About the role
Our Scalability and Capability Inference team is responsible for building and maintaining the critical systems that serve our LLMs to a diverse set of consumers. As the cornerstone of our service delivery, the team focuses on scaling inference systems, ensuring reliability, optimizing compute resource efficiency, and developing new inference capabilities. The team tackles complex distributed systems challenges across our entire inference stack, from optimal request routing to efficient prompt caching.
You may be a good fit if you:
Have significant software engineering experience
Are results-oriented, with a bias towards flexibility and impact
Pick up slack, even if it goes outside your job description
Enjoy pair programming (we love to pair!)

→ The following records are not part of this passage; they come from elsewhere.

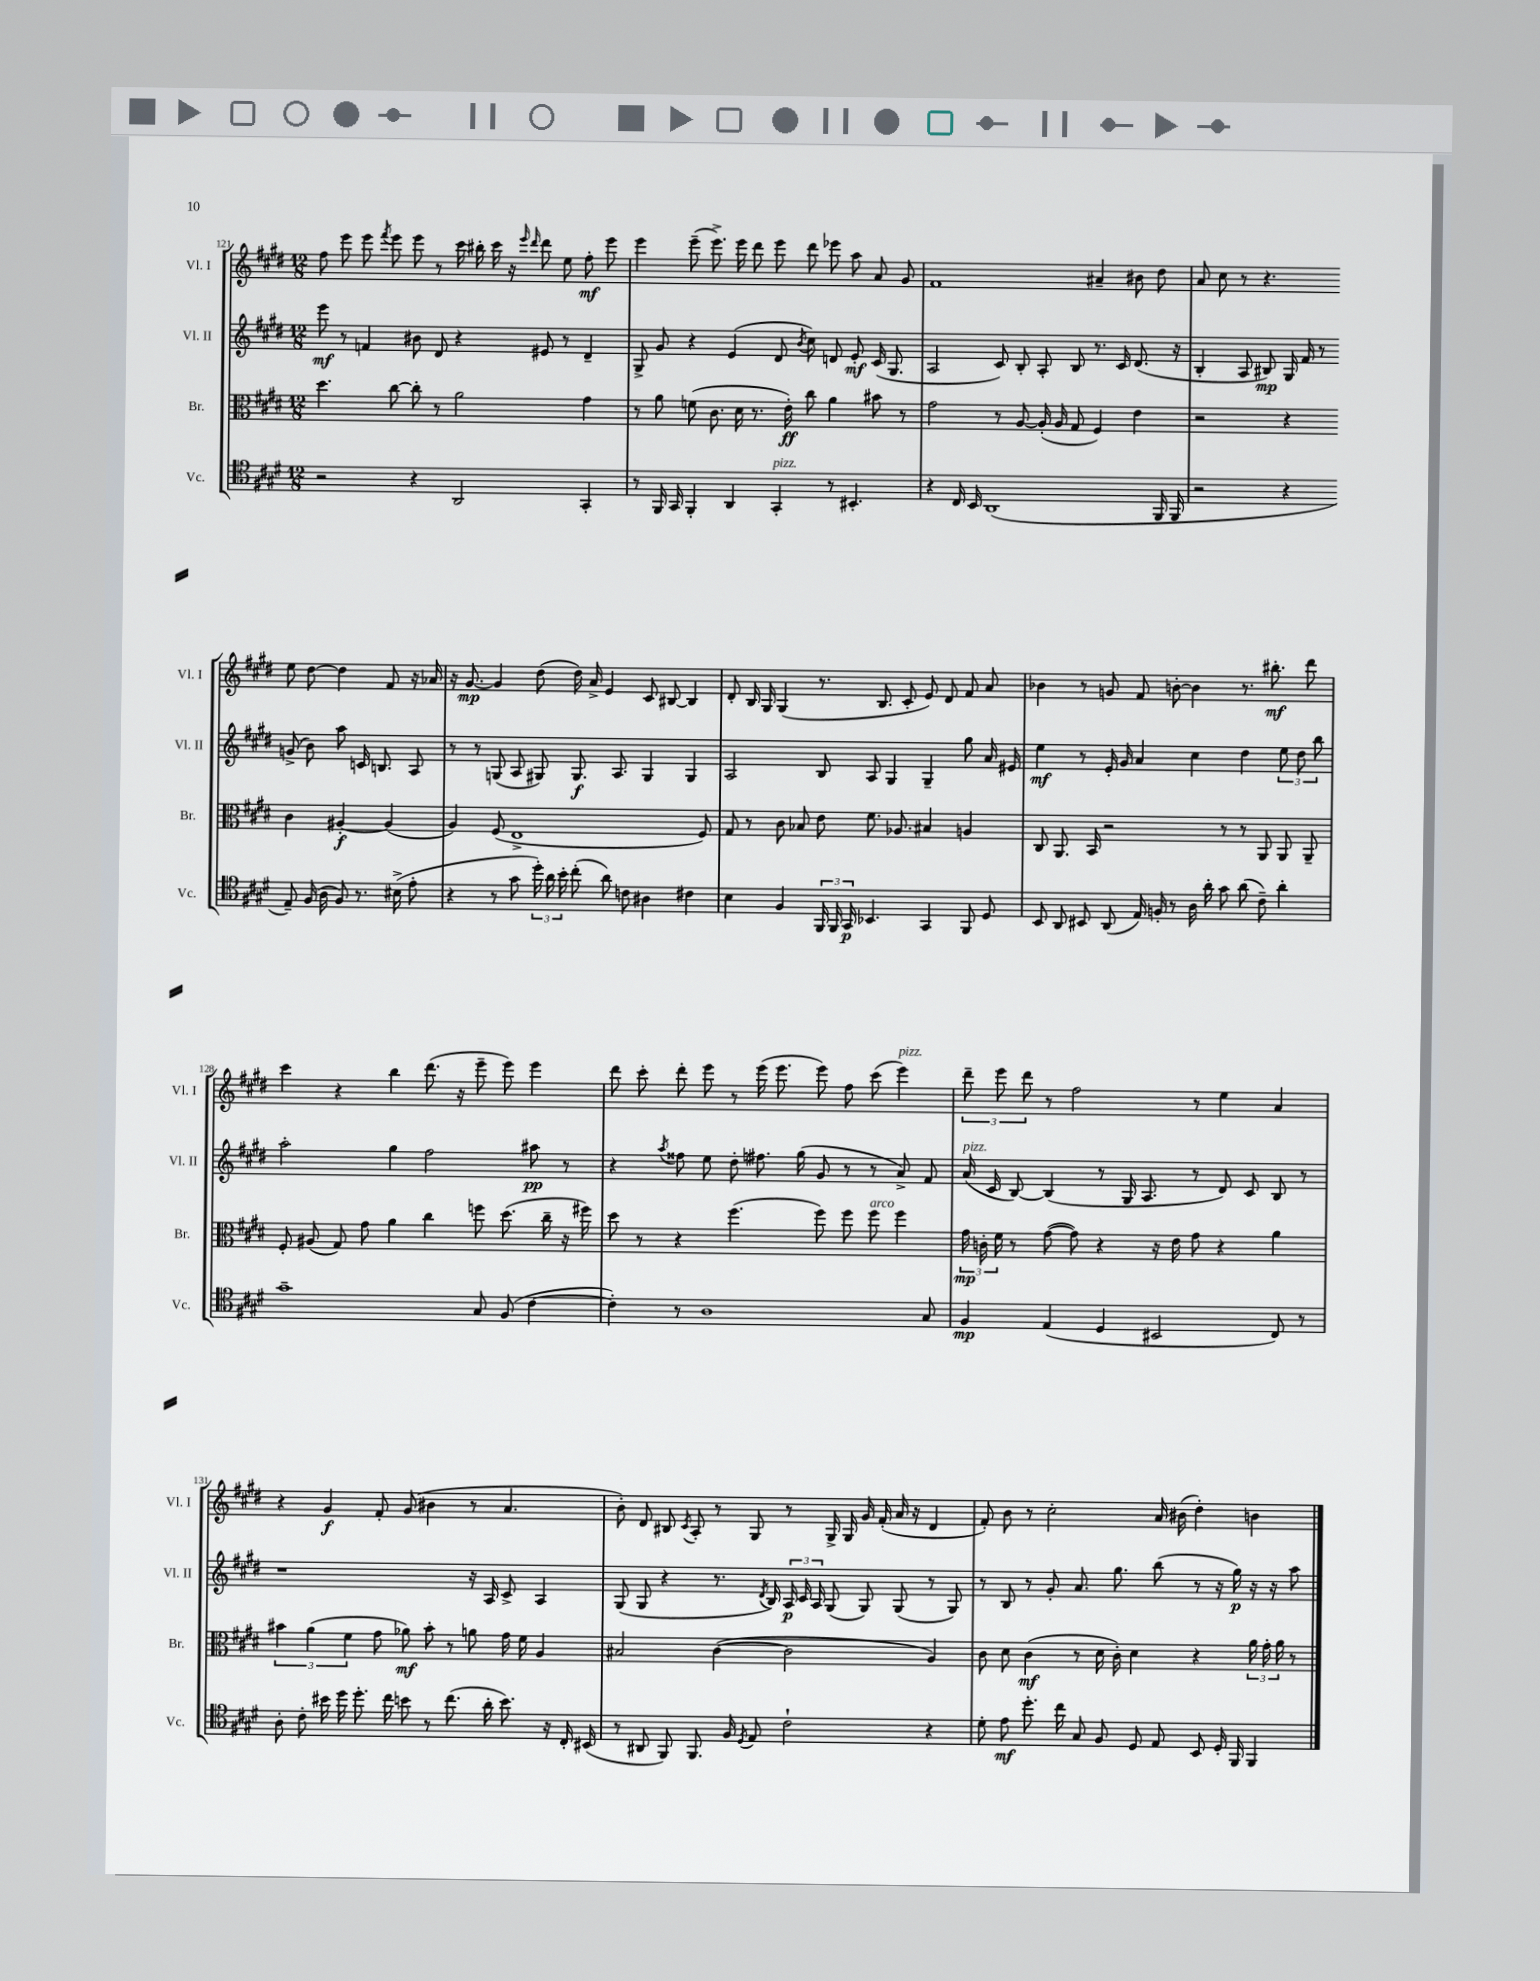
<<
\new StaffGroup <<
\new Staff = "s0" \with { instrumentName = "Vl. I" shortInstrumentName = "Vl. I" } {
    \clef treble \key e \major \numericTimeSignature \time 12/8
    \autoBeamOff fis''8 e'''8 e'''8 \acciaccatura { fis'''8 } e'''8 e'''8 r8 cis'''16 bis''16-. cis'''16 r16 \grace { e'''16 dis'''16 } dis'''8 e''8 fis''8-.\mf e'''8 |
    e'''4 e'''8--( e'''8.->) e'''16 dis'''8 e'''8 dis'''8 ees'''8 a''8 a'8 gis'8 |
    fis'1 ais'4-- bis'8 dis''8 |
    a'8 cis''8 r8 r4. e''8 dis''8~ dis''4 fis'8 r16 aes'16 |
    r16 gis'8.~\mp gis'4 dis''8( dis''16) a'16-> e'4 cis'8 bis8~ bis4 |
    dis'8-. b16 gis16 gis4( r8. b8. cis'8-. e'8) dis'8 fis'8 a'8 |
    bes'4 r8 g'8 fis'8 b'8~-. b'4 r8. bis''8.-.\mf dis'''8 |
    cis'''4 r4 b''4 dis'''8.( r16 e'''8-- e'''8) e'''4 |
    dis'''8 cis'''8-. dis'''8-. e'''8 r8 e'''16( e'''8. e'''8) fis''8 cis'''8( e'''4^\markup { \italic "pizz." }) |
    \tuplet 3/2 { dis'''8-- e'''8 dis'''8 } r8 fis''2 r8 e''4 a'4 |
    r4 gis'4\f fis'8-. gis'8( bis'4 r8 a'4. |
    b'8-.) dis'8 bis8 \acciaccatura { cis'8 } a8-. r8 gis8 r8 gis16-> gis16 gis'16 fis'16-.( a'16 r16 dis'4 |
    fis'8-.) b'8 r8 cis''2-. a'16 bis'16( dis''4-.) b'4 \bar "|." |
}
\new Staff = "s1" \with { instrumentName = "Vl. II" shortInstrumentName = "Vl. II" } {
    \clef treble \key e \major \numericTimeSignature \time 12/8
    \autoBeamOff e'''8\mf r8 f'4 bis'8 dis'8 r4 eis'8 r8 dis'4-- |
    gis8-> gis'8 r4 e'4( dis'8 \acciaccatura { b'8 } cis''8) d'8 e'8-.\mf cis'16( gis8. |
    a2 cis'8) b8-. a8-. b8 r8. cis'16 dis'8.( r16 |
    b4-. a8 bis8\mp) gis16 fis'16 r8 g'8->( b'8) a''8 c'16 b8. a8 |
    r8 r8 g8( a8 gis8) gis8.\f a8. gis4 gis4 |
    a2 b8 a8 gis4 gis4-- gis''8 a'16 eis'16 |
    e''4\mf r8 e'16-. gis'16 a'4 cis''4 dis''4 \tuplet 3/2 { e''8 dis''8 b''8 } |
    a''2-. gis''4 fis''2 ais''8\pp r8 |
    r4 \acciaccatura { a''8 } fisis''8 e''8 dis''8-. fis''8. gis''16( gis'8 r8 r8 a'8->) fis'8 |
    a'16^\markup { \italic "pizz." }( cis'16 b8~) b4( r8 gis16 a8. r8 dis'8) cis'8 b8 r8 |
    r1 r16 a16 cis'8-> a4 |
    gis8( gis8 r4 r8. \acciaccatura { dis'8 } b16) \tuplet 3/2 { a16\p cis'16 a16 } gis8( gis8) gis8( r8 gis8) |
    r8 b8 r8 gis'8-. a'8. gis''8. b''8( r8 r16 gis''16\p) r16 r16 a''8 \bar "|." |
}
\new Staff = "s2" \with { instrumentName = "Br." shortInstrumentName = "Br." } {
    \clef alto \key e \major \numericTimeSignature \time 12/8
    \autoBeamOff dis''4. cis''8~ cis''8-. r8 a'2 gis'4 |
    r8 a'8 f'8( cis'8. dis'16 r8. e'16-.\ff) cis''8 a'4 bis'8 r8 |
    gis'2 r8 a8~ a16-.( a16 gis8 fis4) e'4 |
    r2 r4 cis'4 ais4~-.\f ais4( |
    a4) fis8( e1-> fis8) |
    gis8 r8 cis'8 bes8 e'8 fis'8. aes8. bis4 a4 |
    cis8 a,8. b,16 r2 r8 r8 a,8 a,8 a,8-- |
    fis8-. ais8( gis8) gis'8 a'4 cis''4 f''8 dis''8.( cis''16-- r16 fis''16) |
    dis''8 r8 r4 fis''4.( fis''8) fis''8 fis''8^\markup { \italic "arco" } fis''4 |
    \tuplet 3/2 { gis'16\mp c'16-. fis'16 } r8 gis'8~( gis'8) r4 r16 e'16 gis'8 r4 a'4 |
    \tuplet 3/2 { bis'4 a'4( fis'4 } gis'8 aes'8\mf) bis'8-. r8 a'8 gis'16 fis'16 a4 |
    bis2 cis'4~( cis'2 a4) |
    cis'8 dis'8 cis'4\mf( r8 dis'16 cis'16-.) dis'4 r4 \tuplet 3/2 { a'16 gis'16-. a'16 } r8 \bar "|." |
}
\new Staff = "s3" \with { instrumentName = "Vc." shortInstrumentName = "Vc." } {
    \clef tenor \key e \major \numericTimeSignature \time 12/8
    \autoBeamOff r2 r4 a,2 gis,4-. |
    r8 fis,16 gis,16 fis,4-. a,4 gis,4-.^\markup { \italic "pizz." } r8 bis,4.-. |
    r4 cis16 b,16 a,1( fis,16 fis,16 |
    r2 r4 e8--) fis16( a16 fis8) r8. bis16->( e'8-. |
    r4 r8 gis'8 \tuplet 3/2 { dis''16-.) a'16 b'16-. } cis''8-.( a'8) c'8 ais4 cis'4 |
    b4 fis4 \tuplet 3/2 { fis,16 fis,16 gis,16\p } bes,4. gis,4 fis,8 dis8 |
    b,8 a,8 bis,8 a,8( e16) f16-. r8 a16 a'16-. gis'8 a'8( cis'8--) a'4-. |
    gis'1-- gis8 fis8( cis'4~ |
    cis'4-.) r8 a1 gis8 |
    fis4\mp e4( dis4 bis,2 cis8) r8 |
    a8-. cis'8-. bis'16 dis''16 dis''8.-. cis''16 b'8 r8 cis''8.( a'16-. b'8.) r16 cis16-. bis,16( |
    r8 ais,8 fis,8) fis,8. fis16 \acciaccatura { dis8 } e8 cis'2-! r4 |
    dis'8-. e'8\mf dis''8.-. cis''16 gis8 fis8 dis8 e8 b,8 dis16-. fis,16 fis,4 \bar "|." |
}
>>
>>
\layout { \context { \Score currentBarNumber = #121 } }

Want to learn more about machine learning research
Care about the societal impacts of your work
Strong candidates may also have experience with:
High performance, large-scale distributed systems
Implementing and deploying machine learning systems at scale
LLM optimization batching and caching strategies
Kubernetes
Python
Representative projects:
Optimizing inference request routing to maximize compute efficiency
Autoscaling our compute fleet to effectively match compute supply with inference demand
Contributing to new inference features (e.g. structured sampling, fine tuning)
Supporting inference for new model architectures
Ensuring smooth and regular deployment of inference services
Analyzing observability data to tune performance based on production workloads
About the company
Anthropic's mission is to create reliable, interpretable, and steerable AI systems. We want AI to be safe and beneficial for our users and for society as a whole. Our team is a quickly growing group of committed researchers, engineers, policy experts, and business leaders working together to build beneficial AI systems.